Traitement précoce, une solution contre le VIH ?

Plus de sept ans après l’arrêt de leur traitement, 14 patients contrôlent toujours le VIH. Seuls certains présentent des prédispositions génétiques comparables à celles des « contrôleurs » naturels, mais tous ont bénéficié d’une thérapie antirétrovirale précoce.

Par Ronan Rousseau, le 18/03/2013

Photo du virus du Sida

Début mars, le cas extraordinaire d’un bébé capable de résister au virus du sida sans médicaments après une trithérapie très précoce était décrit. Une étude française publiée le 14 mars dans PloS Pathogens confirme sur un plus grand nombre de patients l’efficacité d’une prise en charge thérapeutique précoce pour induire un contrôle de l’infection VIH. Coordonnée par le professeur Christine Rouzioux, chef du service Virologie à l'hôpital Necker (et membre de l’équipe ayant identifié le virus en 1983), cette étude décrit le cas de 14 patients qui maintiennent leur charge virale sous le seuil de détection depuis maintenant plus de sept ans.
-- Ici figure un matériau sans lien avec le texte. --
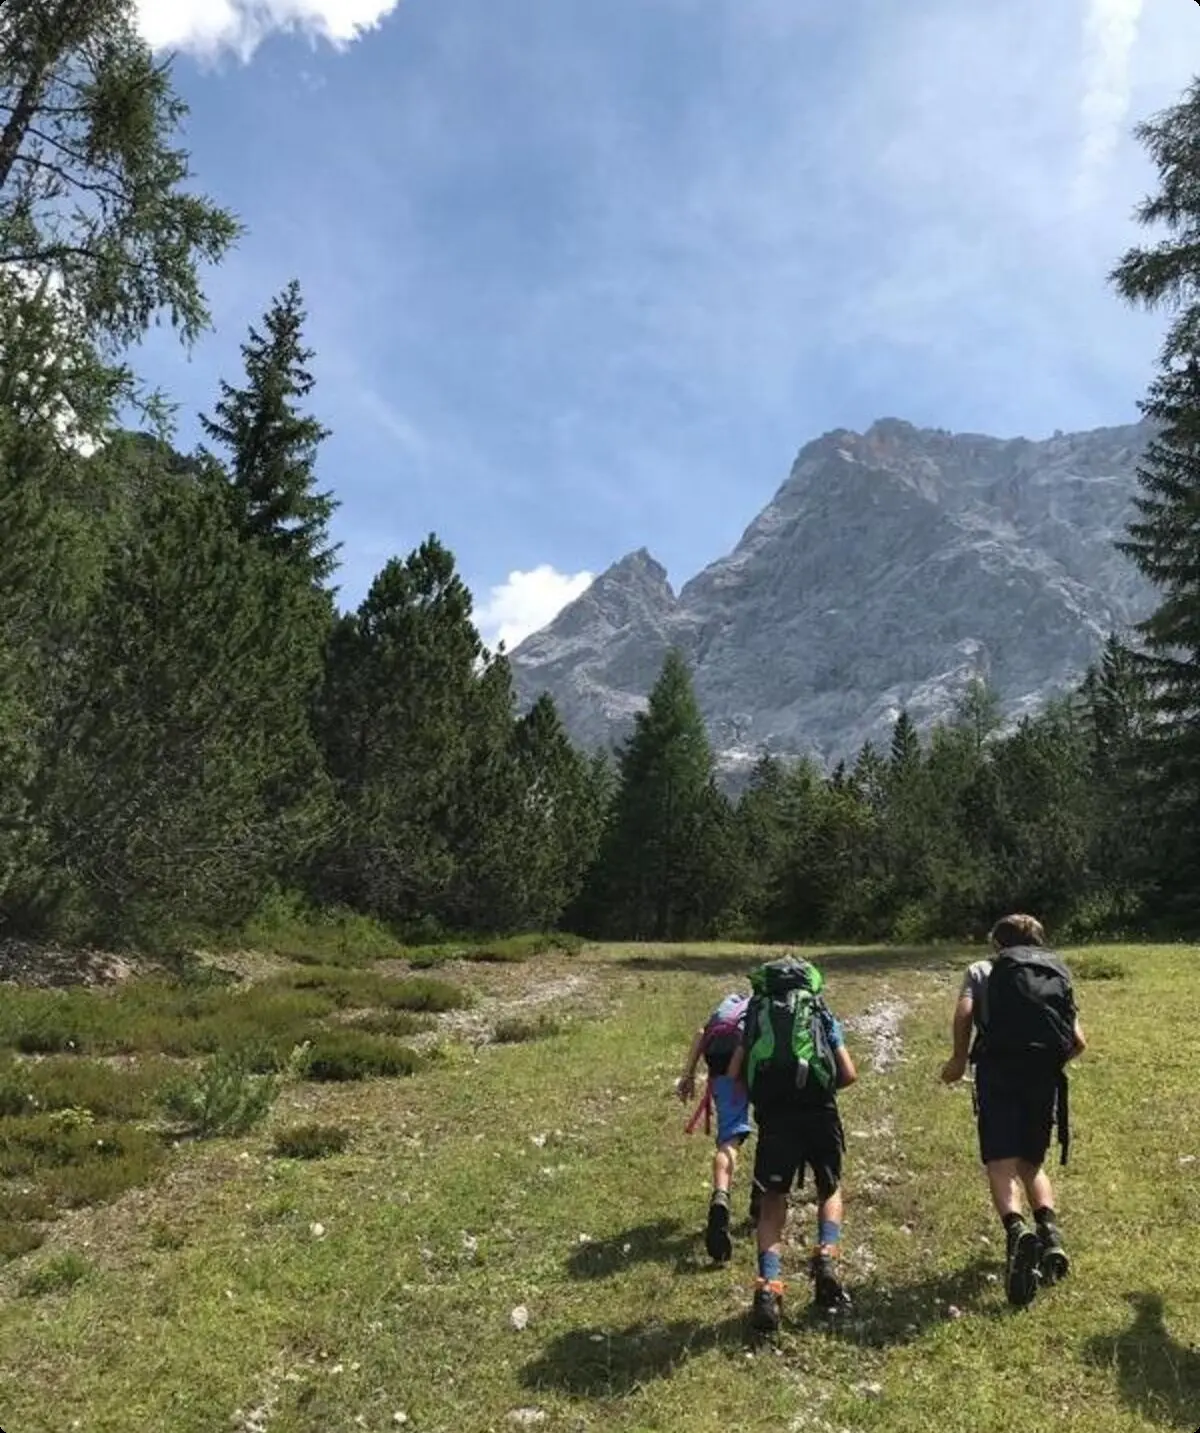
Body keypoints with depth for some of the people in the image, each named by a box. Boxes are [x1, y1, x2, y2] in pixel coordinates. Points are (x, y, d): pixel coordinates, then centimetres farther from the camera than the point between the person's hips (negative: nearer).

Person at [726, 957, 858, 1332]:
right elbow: (849, 1074, 10)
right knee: (830, 1189, 25)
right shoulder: (821, 1013, 18)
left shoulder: (756, 1014, 19)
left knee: (772, 1204, 11)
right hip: (819, 1112, 0)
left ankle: (769, 1288, -4)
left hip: (773, 1115, 0)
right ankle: (825, 1261, 6)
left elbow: (734, 1074, 9)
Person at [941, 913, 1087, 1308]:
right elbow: (1078, 1041, 16)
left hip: (999, 1071, -3)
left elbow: (963, 1013, -3)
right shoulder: (1058, 976, 25)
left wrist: (959, 1059, 10)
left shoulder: (982, 970, 16)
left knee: (1002, 1165, -8)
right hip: (1045, 1077, 4)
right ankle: (1050, 1233, -3)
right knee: (1031, 1164, 20)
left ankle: (1017, 1229, -35)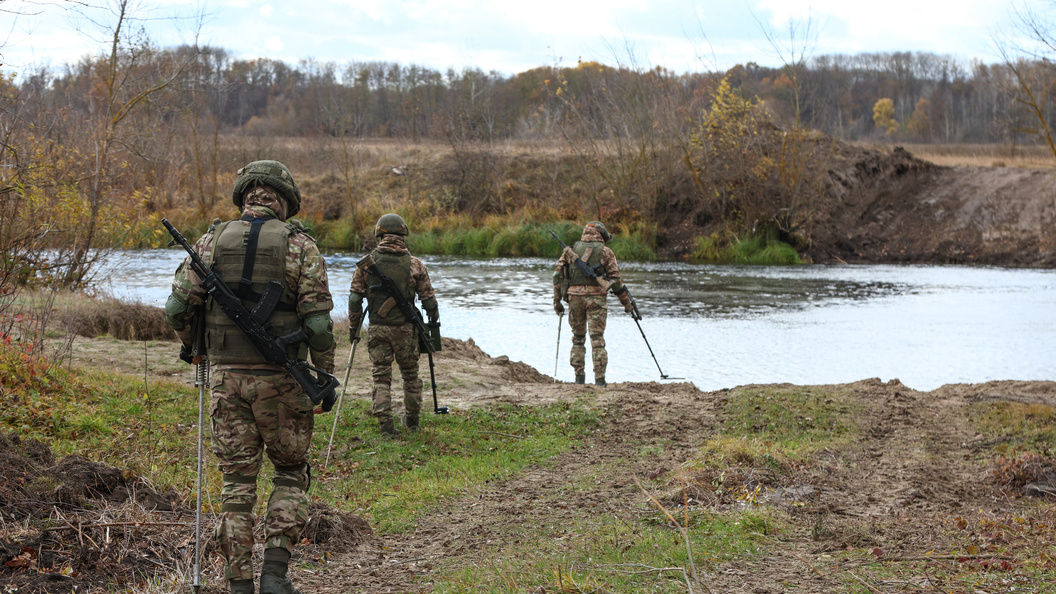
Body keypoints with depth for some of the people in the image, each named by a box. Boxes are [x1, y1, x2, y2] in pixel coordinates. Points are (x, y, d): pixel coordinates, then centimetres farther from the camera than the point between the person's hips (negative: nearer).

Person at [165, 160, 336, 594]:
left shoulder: (212, 241, 3)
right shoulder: (299, 245, -3)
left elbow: (178, 308, 0)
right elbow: (318, 321, -9)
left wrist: (192, 345, 20)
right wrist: (326, 376, 1)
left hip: (227, 378, 2)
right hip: (281, 380, -2)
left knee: (237, 484, 9)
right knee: (291, 475, 14)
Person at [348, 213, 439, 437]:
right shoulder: (414, 264, -4)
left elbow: (355, 297, -2)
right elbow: (428, 297, 1)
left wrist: (353, 326, 9)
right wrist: (433, 318, 20)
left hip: (377, 328, 0)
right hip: (405, 328, 0)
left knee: (381, 376, 5)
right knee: (410, 374, 16)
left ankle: (385, 424, -4)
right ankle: (412, 420, 27)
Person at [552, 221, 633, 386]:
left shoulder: (570, 250, 13)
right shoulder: (605, 252, 5)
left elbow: (558, 276, 8)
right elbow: (615, 279, 1)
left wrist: (557, 301, 11)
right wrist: (626, 302, 7)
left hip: (574, 296, 3)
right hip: (596, 297, -2)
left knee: (578, 338, 14)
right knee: (597, 339, -2)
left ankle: (579, 377, 10)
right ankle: (599, 378, -8)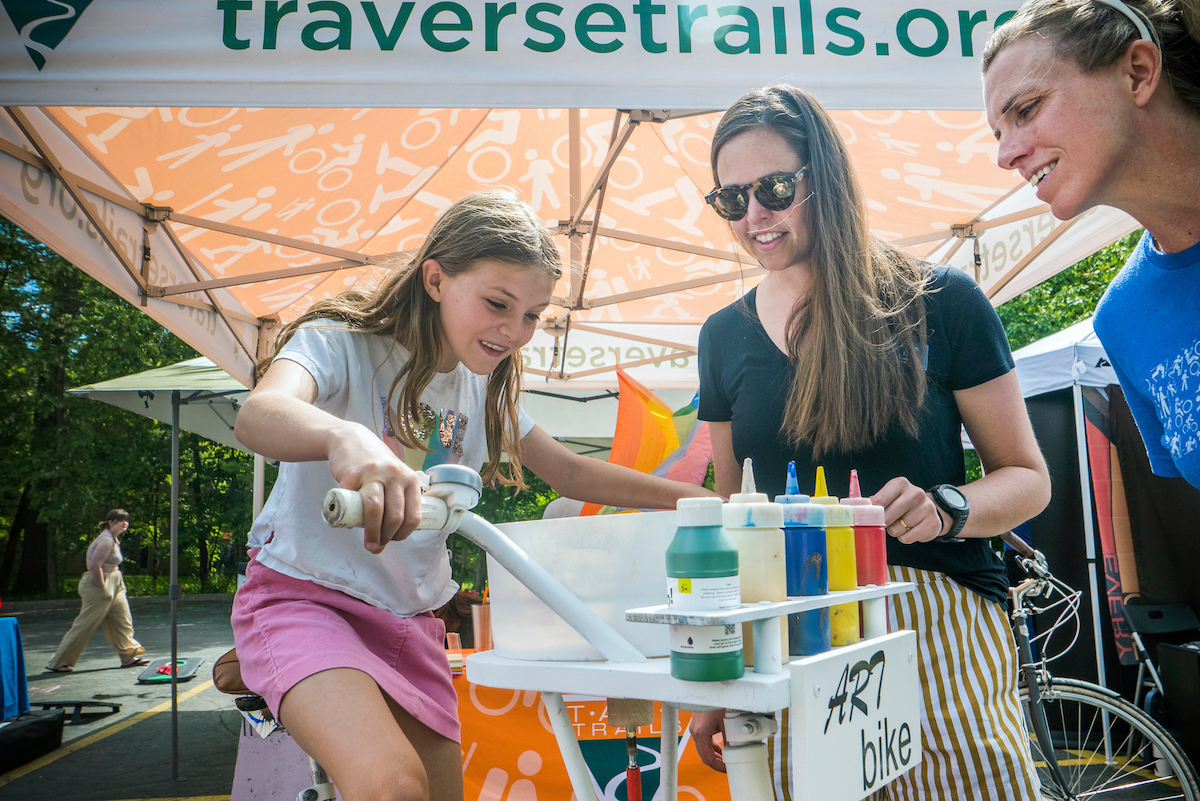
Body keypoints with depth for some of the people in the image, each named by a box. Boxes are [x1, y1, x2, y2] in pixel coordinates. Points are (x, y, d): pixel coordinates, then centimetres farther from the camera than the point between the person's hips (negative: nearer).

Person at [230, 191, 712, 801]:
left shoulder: (483, 389, 7)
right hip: (303, 594, -6)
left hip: (411, 620, 7)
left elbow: (570, 471, 12)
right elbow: (257, 415, -34)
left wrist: (691, 496, 1)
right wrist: (347, 437, -57)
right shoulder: (343, 343, -13)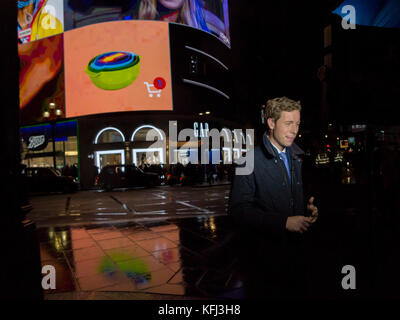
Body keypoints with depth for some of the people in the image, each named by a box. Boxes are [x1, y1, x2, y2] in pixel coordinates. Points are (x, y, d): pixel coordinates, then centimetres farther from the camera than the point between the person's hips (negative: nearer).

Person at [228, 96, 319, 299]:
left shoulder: (295, 158, 11)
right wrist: (284, 222, -23)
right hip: (263, 258, -7)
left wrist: (308, 209, -2)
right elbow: (238, 210, -21)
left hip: (296, 255, 7)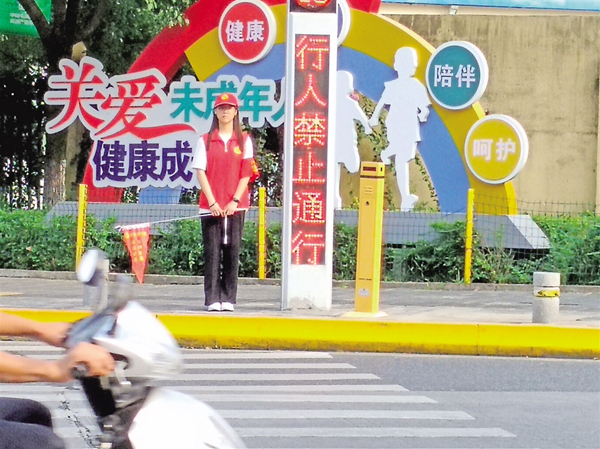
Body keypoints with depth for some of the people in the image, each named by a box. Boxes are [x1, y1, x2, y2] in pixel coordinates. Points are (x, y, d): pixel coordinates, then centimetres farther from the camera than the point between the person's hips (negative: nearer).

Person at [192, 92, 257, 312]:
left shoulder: (244, 140, 8)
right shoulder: (205, 140, 7)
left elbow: (246, 173, 3)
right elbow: (200, 172, 1)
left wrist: (235, 201, -8)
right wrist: (212, 202, -9)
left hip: (236, 206, 0)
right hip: (211, 205, 0)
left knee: (232, 251, -1)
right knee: (212, 251, -3)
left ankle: (228, 299, 3)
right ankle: (212, 299, -2)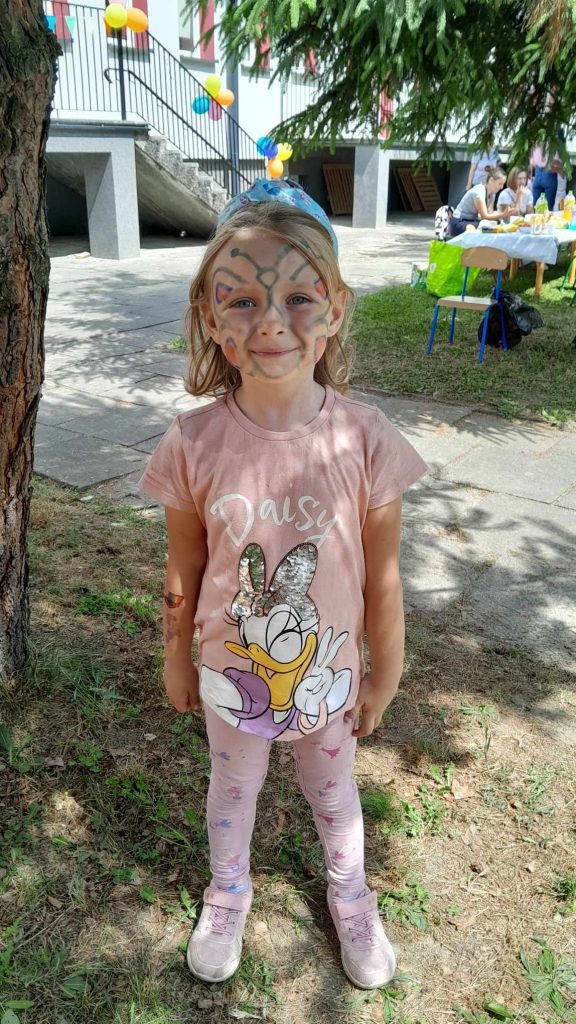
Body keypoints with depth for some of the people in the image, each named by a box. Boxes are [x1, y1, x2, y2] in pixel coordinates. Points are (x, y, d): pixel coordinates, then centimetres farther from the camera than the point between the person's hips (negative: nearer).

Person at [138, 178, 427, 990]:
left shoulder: (365, 440, -23)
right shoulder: (194, 444, -21)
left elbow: (382, 581, -11)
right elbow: (183, 572, -7)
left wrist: (384, 678, 0)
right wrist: (176, 660, 5)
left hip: (329, 674, 0)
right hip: (231, 675, 1)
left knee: (334, 792, 27)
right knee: (232, 790, 28)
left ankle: (351, 898, 58)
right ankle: (228, 896, 59)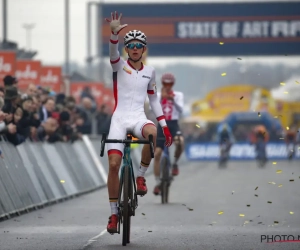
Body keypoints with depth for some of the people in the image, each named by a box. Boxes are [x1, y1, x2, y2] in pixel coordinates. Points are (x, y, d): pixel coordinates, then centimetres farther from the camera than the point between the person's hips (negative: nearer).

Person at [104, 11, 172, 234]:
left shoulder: (149, 72, 12)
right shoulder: (119, 66, 2)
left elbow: (154, 99, 19)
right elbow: (113, 52, -20)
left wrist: (165, 126, 13)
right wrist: (114, 33, -41)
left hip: (139, 118, 1)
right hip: (119, 118, -1)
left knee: (152, 133, -36)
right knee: (114, 164, -12)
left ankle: (141, 176, -16)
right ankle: (114, 213, 1)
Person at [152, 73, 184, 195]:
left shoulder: (178, 95, 6)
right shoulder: (157, 95, 7)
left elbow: (180, 109, -10)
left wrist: (173, 99, -27)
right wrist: (161, 97, -26)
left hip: (173, 124, -1)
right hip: (161, 125, 1)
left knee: (180, 142, -35)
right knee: (157, 154, -4)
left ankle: (175, 163, -8)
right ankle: (157, 182, 6)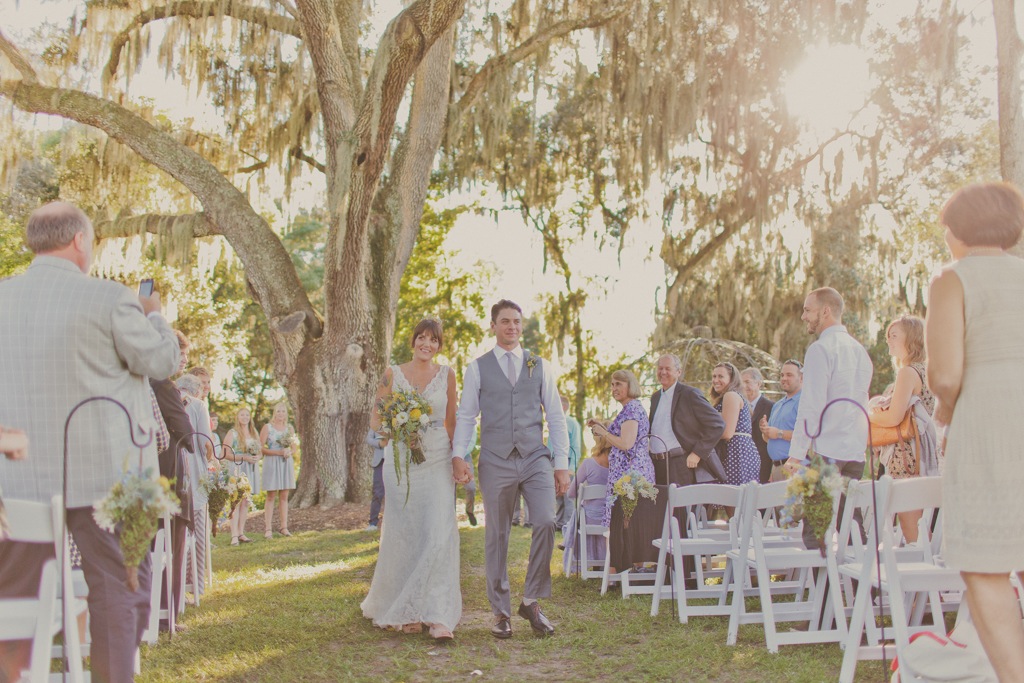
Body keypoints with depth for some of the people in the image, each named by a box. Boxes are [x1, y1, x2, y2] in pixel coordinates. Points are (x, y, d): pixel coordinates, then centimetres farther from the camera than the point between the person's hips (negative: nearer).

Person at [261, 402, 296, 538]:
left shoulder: (289, 428, 12)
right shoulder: (267, 427, 0)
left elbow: (294, 448, 15)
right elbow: (261, 447, -7)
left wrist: (289, 452, -8)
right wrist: (278, 452, -16)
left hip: (286, 463, 4)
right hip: (271, 463, -4)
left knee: (284, 496, 5)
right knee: (271, 496, -5)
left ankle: (284, 527, 8)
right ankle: (268, 529, -5)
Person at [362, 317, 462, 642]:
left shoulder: (446, 374, 7)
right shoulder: (393, 374, 4)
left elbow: (451, 421, 11)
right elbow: (375, 421, 6)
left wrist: (458, 456, 0)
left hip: (438, 459, 0)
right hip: (401, 460, 0)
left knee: (439, 534, -11)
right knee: (404, 535, 3)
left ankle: (438, 616, -10)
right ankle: (404, 611, 19)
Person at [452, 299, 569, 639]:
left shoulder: (540, 366, 11)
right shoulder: (477, 369, 7)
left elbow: (555, 417, 10)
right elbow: (466, 416, 4)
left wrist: (562, 463, 4)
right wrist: (458, 455, -11)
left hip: (535, 459, 1)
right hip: (495, 462, -1)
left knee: (545, 523, -15)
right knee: (497, 537, 4)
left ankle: (532, 601, 2)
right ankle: (501, 612, 15)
Ces patients sont désignés sous le nom de « cohorte de Visconti » (pour Viro-Immunologic Sustained COntrol after Treatment Interruption). Ils avaient été traités très tôt, dans les dix semaines suivant leur contamination, alors qu’ils étaient encore au stade de primo-infection. Le traitement s’est prolongé sur une période médiane de trois ans avant son interruption. En concertation avec leur médecin, ces personnes avaient choisi en conscience d’arrêter la thérapie. En effet, « à l’époque, les traitements antirétroviraux étaient beaucoup plus lourds, avec des effets secondaires marqués », explique Christine Rouzioux, ce qui pouvait motiver un tel choix. C’est en tout cas grâce à l’arrêt de ce traitement que leur faculté de maintenir le virus sous contrôle a pu être découverte.

Une rémission sans prédisposition génétique

Le plus souvent, assez rapidement après l’infection, le VIH se terre à l’abri des cellules immunitaires. Incognito, il peut persister dans ces réservoirs, y compris durant de longues années de traitement, et attendre le moment propice pour resurgir. C’est ce qui explique que le virus reprenne l’ascendant à l’interruption des antirétroviraux chez la majorité des séropositifs. En revanche, chez les « patients Visconti », les réservoirs viraux sont très faibles. Mieux encore, ils sont similaires à ceux des très rares personnes capables de résister naturellement au VIH sans jamais avoir été traitées. Par contre, « la plupart des patients de la cohorte Visconti ne présentent ni les caractéristiques génétiques favorables, ni le même type de réponses immunitaires qui sont habituellement observées chez les contrôleurs naturels du VIH », constate Asier Sáez-Cirión, médecin à l’unité de régulation des infections rétrovirales de l’Institut Pasteur.

Cette découverte d’une « rémission fonctionnelle » chez des personnes qui ne sont pas naturellement résistantes est encourageante. En effet, elle montre que la faculté à résister au VIH ne repose pas entièrement sur un fond génétique avantageux. Elle plaide ainsi en faveur d’une initiation précoce du traitement antirétroviral. Désormais, « les travaux de recherche visent à comprendre pourquoi une fraction seulement des patients traités en primo-infection réagissent favorablement après arrêt des médicaments et quels sont les mécanismes en jeu », explique le professeur Jean-François Delfraissy, directeur de l’ANRS (Agence nationale de la recherche sur le sida et les hépatites virales). Des études débuteront dans les prochains mois grâce à la constitution d’une cohorte européenne de patients « contrôleurs après traitement ».